There are many reasons to keep a family home. We may have set up a home office and plan to continue to work from home, we may be raising children and want to keep that consistency for them after a divorce is finalized or we may simply love the property. Whatever the reason for this attachment, those going through a divorce may wonder whether or not they can keep the family home. In many cases, this is a possibility. Before making this decision, it is important to consider the following.
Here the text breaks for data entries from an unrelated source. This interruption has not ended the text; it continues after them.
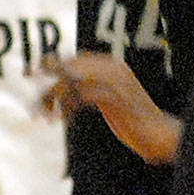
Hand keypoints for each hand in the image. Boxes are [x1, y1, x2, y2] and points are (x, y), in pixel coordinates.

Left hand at [44, 53, 180, 163]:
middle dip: (50, 81)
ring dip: (55, 98)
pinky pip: (82, 97)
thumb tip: (67, 88)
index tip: (35, 73)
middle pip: (72, 68)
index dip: (55, 65)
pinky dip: (67, 107)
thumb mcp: (112, 99)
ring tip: (45, 116)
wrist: (159, 135)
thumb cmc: (134, 120)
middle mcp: (114, 70)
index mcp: (113, 66)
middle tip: (34, 98)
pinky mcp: (114, 99)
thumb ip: (93, 89)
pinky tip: (61, 119)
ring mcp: (115, 83)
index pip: (77, 59)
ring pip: (74, 82)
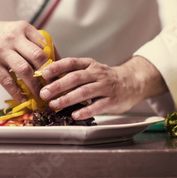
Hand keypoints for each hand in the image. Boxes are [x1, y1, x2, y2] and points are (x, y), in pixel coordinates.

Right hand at [0, 8, 49, 102]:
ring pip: (25, 70)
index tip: (60, 73)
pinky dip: (17, 93)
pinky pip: (7, 81)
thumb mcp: (15, 30)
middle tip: (54, 86)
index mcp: (23, 28)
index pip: (45, 45)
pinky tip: (23, 99)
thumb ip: (31, 42)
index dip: (55, 61)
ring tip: (41, 95)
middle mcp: (14, 38)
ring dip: (35, 86)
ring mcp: (2, 51)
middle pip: (38, 57)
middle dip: (48, 74)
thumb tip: (53, 59)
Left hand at [39, 56, 167, 119]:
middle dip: (58, 85)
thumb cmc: (105, 77)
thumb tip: (47, 75)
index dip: (57, 67)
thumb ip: (72, 71)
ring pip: (84, 92)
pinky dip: (85, 111)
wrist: (132, 82)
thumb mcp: (90, 69)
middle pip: (75, 78)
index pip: (71, 62)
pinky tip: (75, 115)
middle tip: (44, 93)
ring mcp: (105, 87)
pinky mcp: (112, 101)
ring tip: (54, 104)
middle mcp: (97, 74)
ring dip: (67, 99)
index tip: (44, 73)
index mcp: (89, 64)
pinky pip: (97, 106)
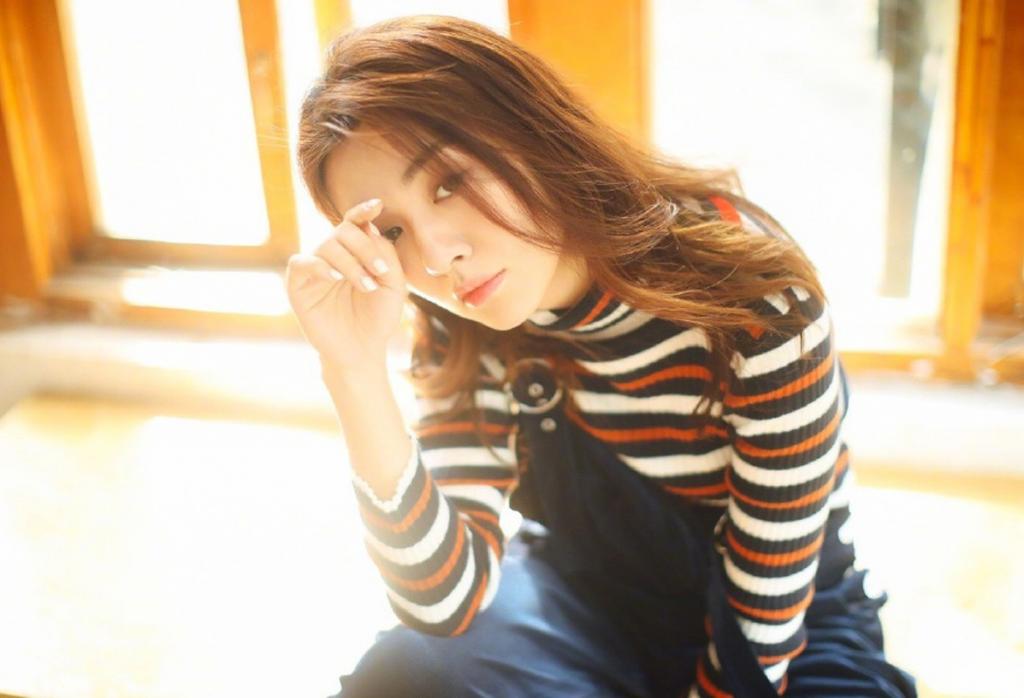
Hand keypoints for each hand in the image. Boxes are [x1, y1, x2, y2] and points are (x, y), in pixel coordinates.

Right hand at [285, 198, 405, 368]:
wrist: (362, 350)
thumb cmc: (378, 318)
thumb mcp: (394, 285)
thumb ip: (386, 254)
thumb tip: (368, 227)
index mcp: (355, 252)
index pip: (355, 222)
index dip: (363, 210)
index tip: (377, 205)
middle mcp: (333, 255)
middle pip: (343, 231)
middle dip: (365, 248)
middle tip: (379, 271)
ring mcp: (314, 268)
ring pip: (326, 245)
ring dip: (351, 263)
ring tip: (366, 286)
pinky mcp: (297, 285)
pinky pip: (301, 262)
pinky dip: (319, 265)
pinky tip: (335, 277)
Is It Possible To Keep The Home?

In Arkansas, most property acquired during the marriage is subject to division during divorce. Arkansas uses the legal theory of equitable division in divorce. This means that although the split will not be a clear 50/50 to each spouse after the divorce, the courts will split all marital property in a manner it deems fair. Courts take a number of factors into consideration when making this split, including the length of the marriage, occupations of each spouse, health, and financial wellbeing of each party as well as any potential tax implications of a finalized agreement.

With this in mind, it is possible to keep the family home. However, you may need to make some sacrifices. In order to keep the home, you may need to buy out your spouse’s share of the home with existing funds. You could also allow your spouse to keep another valuable asset in exchange for the home like business interests, a vacation property, retirement account or a portion of your investment portfolio. Before agreeing to this, it is also important to consider additional expenses that come with owning the home. Does it require a lot of maintenance? Will it need a new roof or kitchen update in the near future? Take all these potential expenses into account before pushing to take on full ownership of the home to reduce the risk of financial concerns in the future.

Fortunately, as noted in a recent piece by Kiplinger, keeping a family home is more affordable now than it was in the past. This is partly due to the fact that we are currently in a seller’s market, making it much more expensive to buy a replacement property if you choose not to keep the home, and also because this has led to low-interest financing for those who may need to refinance to cover an existing mortgage.

How Do I Go About Making Sure I Actually Get The Home In The Divorce?

It is important to make sure the divorce settlement agreement clearly states that you will receive the family home. It is best to avoid boiler-plate documents and get a settlement agreement drafted to your specific situation. This will better ensure a smooth transition into post-divorce life and reduce the risk of surprises in the future.